What to do -
Among the entries below, count the lines where the string "voulez" occurs, and give only the number.

Data in this exercise -
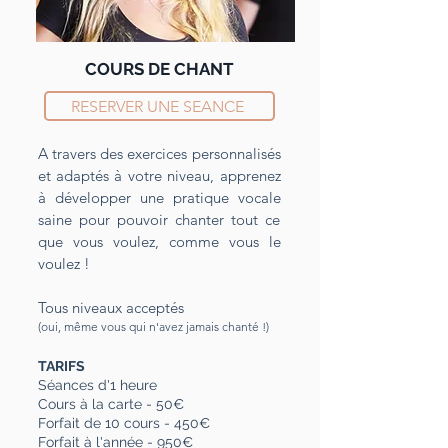
COURS DE CHANT
RESERVER UNE SEANCE
A travers des exercices personnalisés
et adaptés à votre niveau, apprenez
à développer une pratique vocale
saine pour pouvoir chanter tout ce
que vous voulez, comme vous le
voulez !
Tous niveaux acceptés
(oui, même vous qui n'avez jamais chanté !)
TARIFS
Séances d'1 heure
Cours à la carte - 50€
Forfait de 10 cours - 450€
Forfait à l'année - 950€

Result for this exercise -
2